Performance Tuning

Beacon Query Engine Settings

This chapter focuses on practical performance knobs that are safe to tune in production.

Beacon is built on DataFusion. Most performance tuning comes down to:

How much parallelism Beacon is allowed to use (threads)
How much memory is available to the query engine before spilling to disk
Whether Beacon can avoid unnecessary IO (projection pushdown, caches)

TIP

All settings below are environment variables. See the full list in configuration.md.

CPU and concurrency

`BEACON_WORKER_THREADS`

Beacon uses this value to size its Tokio runtime (the executor that runs API requests and query work).

If you run Beacon on a dedicated machine, start with BEACON_WORKER_THREADS ~= number of physical cores.
If the same host also runs other heavy services, cap this to leave headroom.

For IO-heavy workloads (remote object storage, NetCDF reads over HTTP), more threads can help. For CPU-heavy workloads (aggregations, joins), scaling is limited by CPU.

Memory and disk spilling

`BEACON_VM_MEMORY_SIZE`

This controls the DataFusion memory pool size (in MB). When queries exceed this pool, DataFusion can spill to disk.

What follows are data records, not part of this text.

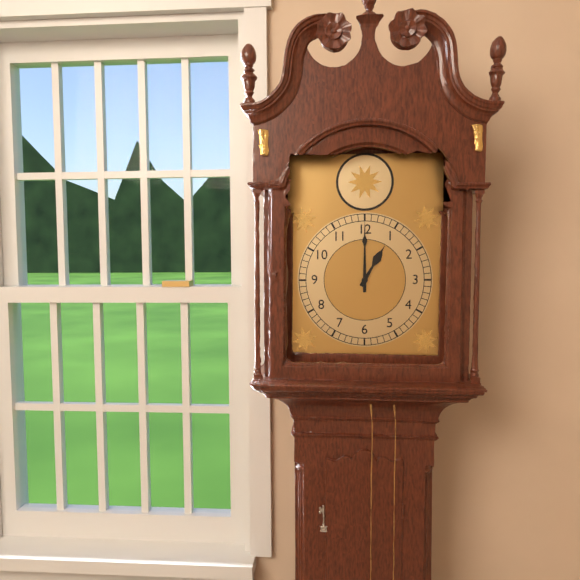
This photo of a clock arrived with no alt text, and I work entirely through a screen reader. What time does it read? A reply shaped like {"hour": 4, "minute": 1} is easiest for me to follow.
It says {"hour": 1, "minute": 0}
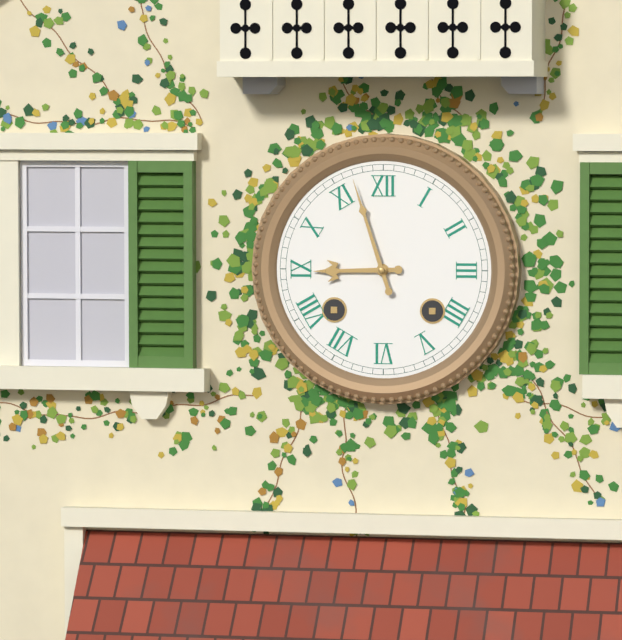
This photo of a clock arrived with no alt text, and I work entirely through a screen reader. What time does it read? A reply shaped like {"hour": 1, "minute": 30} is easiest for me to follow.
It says {"hour": 8, "minute": 57}
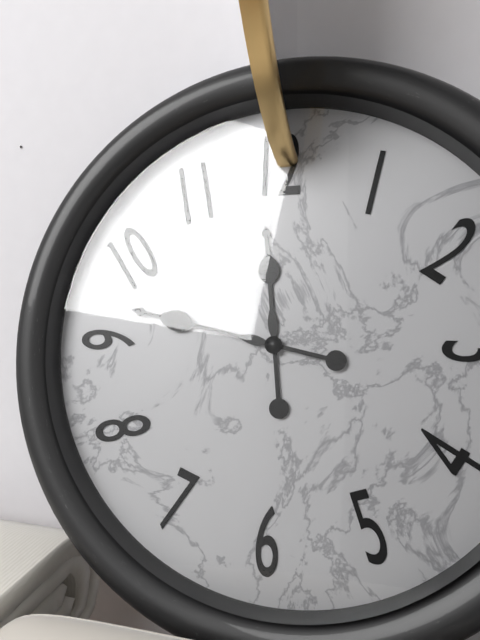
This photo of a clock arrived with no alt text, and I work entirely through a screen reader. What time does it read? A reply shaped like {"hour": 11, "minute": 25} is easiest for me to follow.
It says {"hour": 11, "minute": 47}
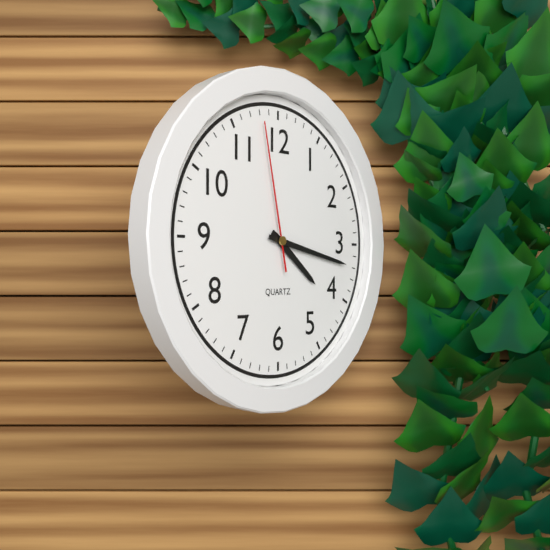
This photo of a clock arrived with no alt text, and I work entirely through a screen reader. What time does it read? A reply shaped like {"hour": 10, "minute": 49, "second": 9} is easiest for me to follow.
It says {"hour": 4, "minute": 17, "second": 58}
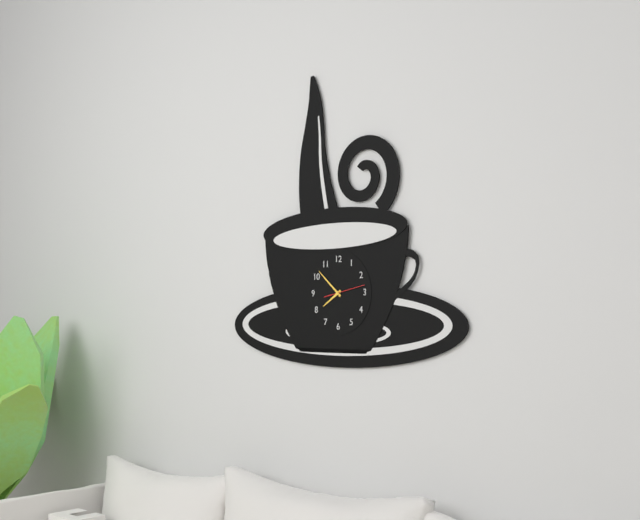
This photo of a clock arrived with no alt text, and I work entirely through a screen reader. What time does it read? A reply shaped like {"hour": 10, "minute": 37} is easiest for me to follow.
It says {"hour": 7, "minute": 52}
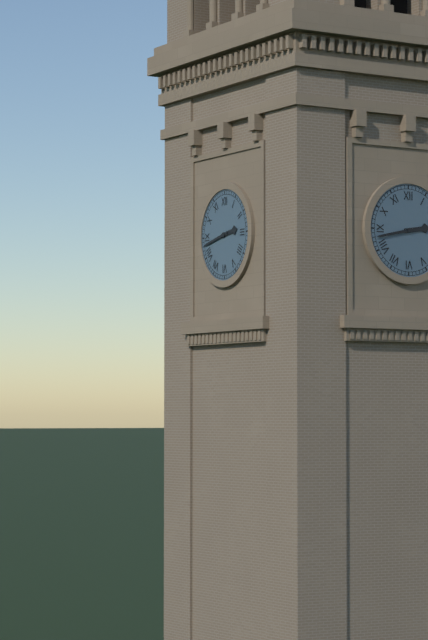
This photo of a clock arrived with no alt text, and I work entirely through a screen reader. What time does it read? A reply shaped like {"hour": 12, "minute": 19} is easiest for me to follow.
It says {"hour": 2, "minute": 43}
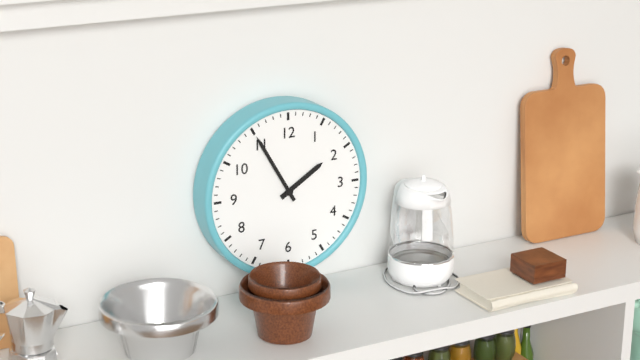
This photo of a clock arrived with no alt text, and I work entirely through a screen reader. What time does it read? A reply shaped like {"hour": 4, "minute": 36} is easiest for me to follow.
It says {"hour": 1, "minute": 55}
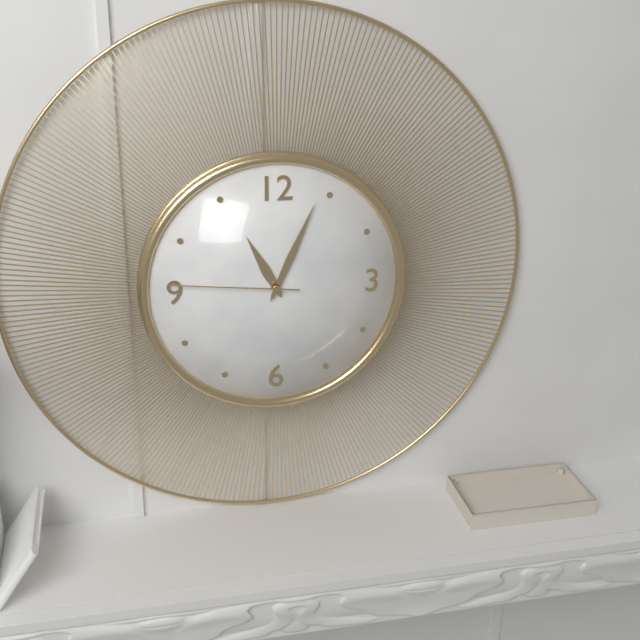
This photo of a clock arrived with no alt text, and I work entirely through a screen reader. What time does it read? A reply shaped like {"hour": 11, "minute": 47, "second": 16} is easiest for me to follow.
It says {"hour": 11, "minute": 4, "second": 46}
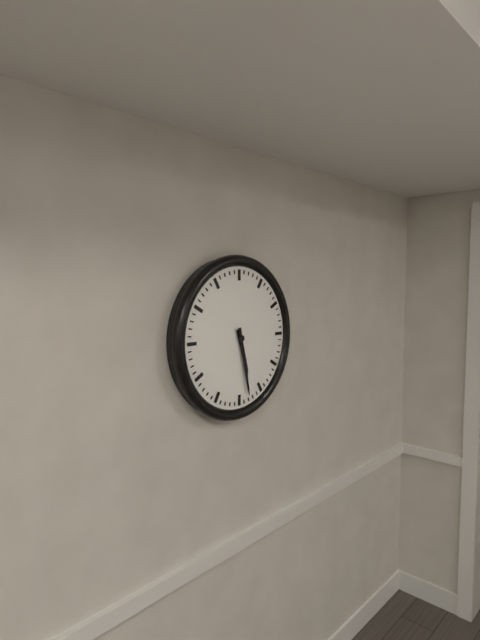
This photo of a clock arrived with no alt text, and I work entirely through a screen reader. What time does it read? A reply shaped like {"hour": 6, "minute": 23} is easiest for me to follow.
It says {"hour": 5, "minute": 28}
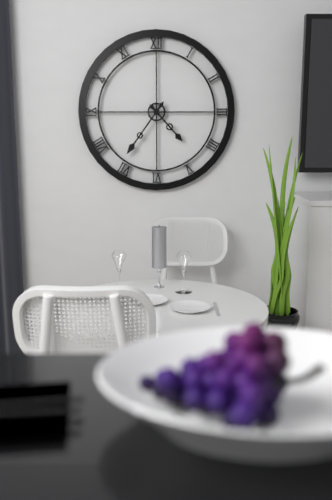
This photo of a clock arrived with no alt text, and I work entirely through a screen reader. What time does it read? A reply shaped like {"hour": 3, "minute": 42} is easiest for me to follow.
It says {"hour": 4, "minute": 36}
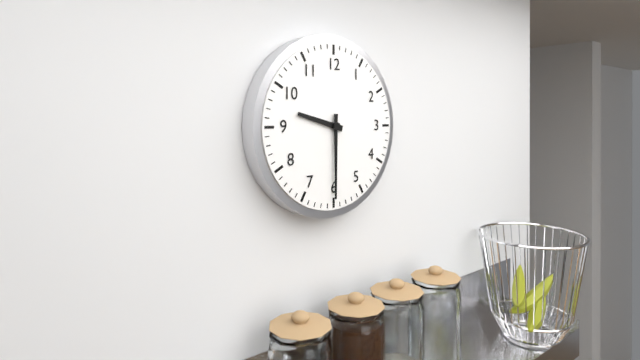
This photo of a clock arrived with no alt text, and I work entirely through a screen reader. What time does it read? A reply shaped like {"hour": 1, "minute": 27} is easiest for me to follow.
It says {"hour": 9, "minute": 30}
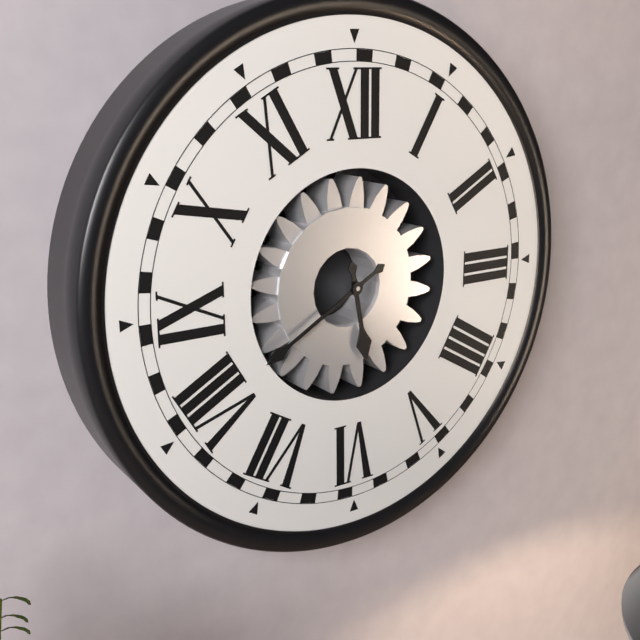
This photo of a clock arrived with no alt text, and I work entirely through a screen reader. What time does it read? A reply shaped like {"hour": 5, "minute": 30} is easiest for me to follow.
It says {"hour": 5, "minute": 40}
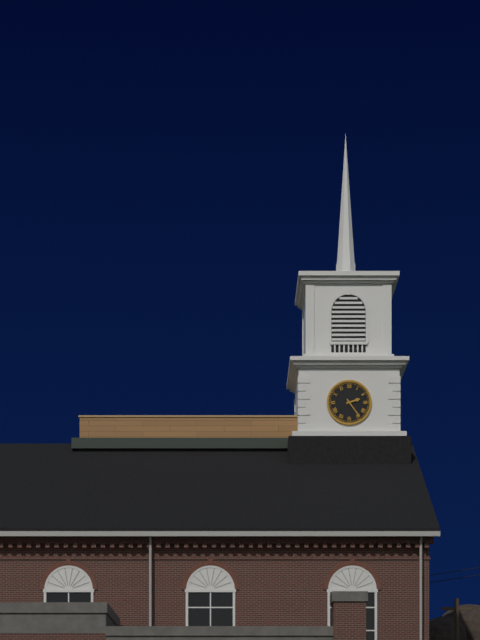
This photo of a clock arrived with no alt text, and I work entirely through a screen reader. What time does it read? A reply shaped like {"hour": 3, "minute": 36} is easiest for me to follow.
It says {"hour": 2, "minute": 24}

Larger values generally improve performance by reducing spill frequency.
If you see high disk activity and slow queries under load, increase this first.

WARNING

Spilling uses the OS temp area (DataFusion disk manager). For best performance, ensure your temp directory is on fast storage and has enough free space.

Avoiding unnecessary reads

`BEACON_ENABLE_PUSHDOWN_PROJECTION`

When enabled, Beacon will attempt to project only the columns referenced by your JSON query select list when building the scan.

Set to true when you frequently query “wide” datasets but only select a few columns.
Leave as false if you suspect projection bugs or you want the simplest behavior.

Query language and parsing

`BEACON_ENABLE_SQL`

SQL parsing/execution is guarded by this flag.

Set to true to allow SQL queries.
Keep false if you only use the JSON query API and want to reduce exposed surface area.

Geospatial function cache

`BEACON_ST_WITHIN_POINT_CACHE_SIZE`

Controls the cache capacity used by the ST_WithinPoint implementation.

Increase this if you run many repeated point-in-polygon style queries over similar geometries.
Reduce it if memory pressure is an issue and you don’t benefit from reuse.

Filesystem and object-store listing

`BEACON_ENABLE_FS_EVENTS`

When using local filesystem datasets, enabling filesystem events allows Beacon’s object-store layer to maintain an in-memory view of changes and avoid expensive directory rescans.

Enable (true) when datasets change frequently and you care about fast “list/search datasets” operations.
Keep disabled if you are on a platform where file watching is noisy/unsupported.

`BEACON_S3_DATA_LAKE`, `BEACON_ENABLE_S3_EVENTS`, `BEACON_S3_BUCKET`, `BEACON_S3_ENABLE_VIRTUAL_HOSTING`

These control whether Beacon uses S3-compatible object storage for datasets and how it addresses buckets.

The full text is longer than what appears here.